As the craft began to tumble faster and faster, Crash Facepalm began to regret his choice of breakfast that morning.

“Shiiiiiiiine on, you craaaaaaazy diamond,” he sang through gritted teeth, trying to ignore the building nausea. Orbit made a sound somewhere between a meow and a whine, oddly in-tune. Crash was turned upside-down as the ship’s wild motions started to calm. 

He prepared himself for the impact, but the ship hit ground before he was quite ready. Even with the impact foam that filled the cabin, the air was pushed from his lungs and he felt as if his eyes popped out of his head. 

“Now comes the part where this tin can tumbles for five minutes to the delight of the special effects team,” he muttered. 

Crash quickly realized he was wrong as the ship rolled twice and hit the side of a large cliff, stopping abruptly with a reverberating bang, and then tumbling back down a slope until it finally came to a stop. A series of comical groans and pops sounded as the foam dissolved and atmosphere was put back into the cabin. Seat straps unlatched and retracted as the electronics came back online and the computer gave an unsolicited status report.

“Welcome to ME44-P3. All electronic systems operational. Batteries full. Fuel exhausted. Flight dynamic controls destroyed. Atmosphere outside is breathable but not advisable. Oh, and the paint job is seriously scratched.”

“What’s wrong with the atmosphere?” asked Crash.

“Nothing harmful,” said the computer, “but I don’t think you’re going to like the smell. I’d call it the smell of old fish, but that would be kind to old fish.”

Orbit’s ears perked up.
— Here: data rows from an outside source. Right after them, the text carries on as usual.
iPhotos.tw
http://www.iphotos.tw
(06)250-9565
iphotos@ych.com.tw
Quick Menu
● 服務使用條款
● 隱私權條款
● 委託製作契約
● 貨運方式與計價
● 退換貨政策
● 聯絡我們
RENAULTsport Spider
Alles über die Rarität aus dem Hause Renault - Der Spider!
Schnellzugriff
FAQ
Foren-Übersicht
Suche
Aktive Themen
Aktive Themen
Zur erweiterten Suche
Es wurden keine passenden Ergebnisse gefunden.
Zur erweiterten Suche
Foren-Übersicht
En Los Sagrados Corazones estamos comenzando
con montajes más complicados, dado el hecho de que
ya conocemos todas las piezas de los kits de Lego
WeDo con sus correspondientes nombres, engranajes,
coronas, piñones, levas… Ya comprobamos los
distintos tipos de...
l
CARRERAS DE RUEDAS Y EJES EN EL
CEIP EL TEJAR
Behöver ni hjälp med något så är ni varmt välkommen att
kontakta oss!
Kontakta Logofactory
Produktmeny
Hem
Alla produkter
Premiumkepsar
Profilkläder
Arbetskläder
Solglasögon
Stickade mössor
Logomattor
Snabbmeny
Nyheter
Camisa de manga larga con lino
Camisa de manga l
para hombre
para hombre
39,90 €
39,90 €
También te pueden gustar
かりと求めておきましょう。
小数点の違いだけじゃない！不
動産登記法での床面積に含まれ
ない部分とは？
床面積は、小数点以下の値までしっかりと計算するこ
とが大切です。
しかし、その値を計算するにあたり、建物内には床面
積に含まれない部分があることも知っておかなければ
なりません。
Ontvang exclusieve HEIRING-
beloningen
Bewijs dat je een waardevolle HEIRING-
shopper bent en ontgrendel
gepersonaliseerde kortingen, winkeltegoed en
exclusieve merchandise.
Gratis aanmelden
Fish.

Crash knew he had bigger issues ahead of him, so he quickly made his way to the storage locker where he took out an oxygen generator for his suit, clipped on a carry bag with rations and a medical kit, and attached his personal bug-out bag. He hit the hatch release and walked out of his now-useless ship to take a look around, Orbit close behind him.

The landscape was desolate, to the point of suggesting a good cry might be in order. The rocks were a monochrome brown, flaking and chipping and having that sharp, knife-like look of retro science fiction posters. A red sun sat low in the sky, projecting shadows that had a tendency to be hard to follow, making the landscape a dead optical illusion. A light breeze made the dust that was blown up hit Crash’s suit just hard enough for him to hear it. Even that sound was depressing. In the distance, Crash could see what might be called a shoreline. The liquid rolled slowly, filled with some kind of goo.

“There’s your smell,” said the computer, once it realized what Crash was looking at. Tell a man a stove is hot and he has to touch it to be sure. Crash and Orbit took off their helmets together and drew in cautious breaths. Sure enough, Crash felt the smell was as unpleasant as it was expected. Orbit let out a contented meow and collapsed the helmet into its suit container. Apparently the smell was appreciated by cats.

He stood there, amazed at the scene before him, and marveled at how stereotypical it was of his situation. The last notes of the Pink Floyd song finished from his held helmet as Crash realized he’d never turned it off.

“I never really liked that song,” said the woman’s voice behind him, startling him out of his stupor.